BBC tells its staff: don’t call Qatada extremist
The BBC has told its journalists not to call Abu Qatada, the al-Qaeda preacher, an “extremist”.
In order to avoid making a “value judgment”, the corporation’s managers have ruled that he can only be described as “radical”.
Journalists were also cautioned against using images suggesting the preacher is overweight.
A judge ruled this week that the Muslim preacher, once described as “Osama bin Laden’s right-hand man in Europe”, should be released from a British jail, angering ministers and MPs.
Adding to the row, Kenneth Clarke, the Justice Secretary, yesterday insisted that Qatada “has not committed any crime” and said his release has nothing to do with the European Court of Human Rights.
A British court has called Qatada a “truly dangerous individual” and even his defence team has suggested he poses a “grave risk” to national security.
Despite that background, BBC journalists were told they should not describe Qatada as an extremist.
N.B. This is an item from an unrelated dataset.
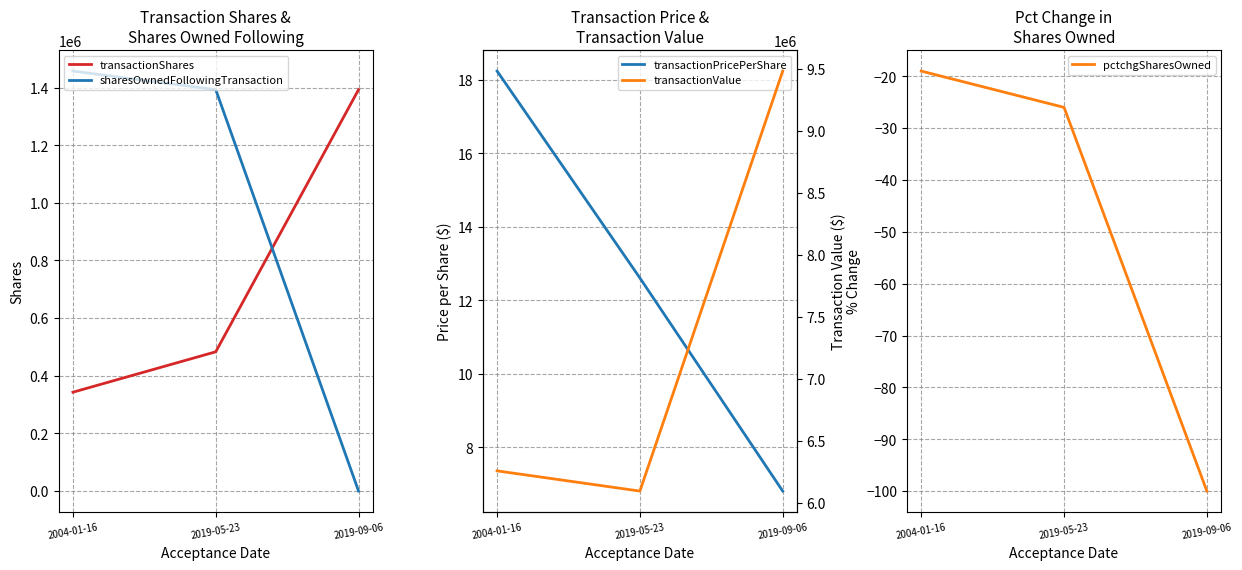

At which label does pctchgSharesOwned reach its peak?

2004-01-16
The guidance was issued at the BBC newsroom’s 9.00am editorial meeting yesterday, chaired by a senior manager, Andrew Roy.
According to notes of the meeting, seen by The Daily Telegraph, journalists were told: “Do not call him an extremist – we must call him a radical. Extremist implies a value judgment.”
The guidance was criticised by experts and MPs. Maajid Nawaz of Quilliam, a counter-extremist think tank, accused the BBC of “liberal paralysis” over Islamic extremism, saying journalists must be honest about Qatada’s record. He said: “A radical is someone who is different from the norm. An extremist is someone who promotes extreme views and actions, like killing innocents.”
James Clappison, a Conservative member of the Commons home affairs select committee, said the guidance was unjustifiable. He said: “Given the evidence about this man, it makes you wonder what you have to do for the BBC to call you an extremist.”
BBC staff were also cautioned against using library images suggesting the cleric is overweight, because he has “lost a lot of weight
A BBC spokesman said: “We think very carefully about the language we use. We do not ban words – the notes are a reflection of a live editorial discussion about how to report the latest developments on this story.”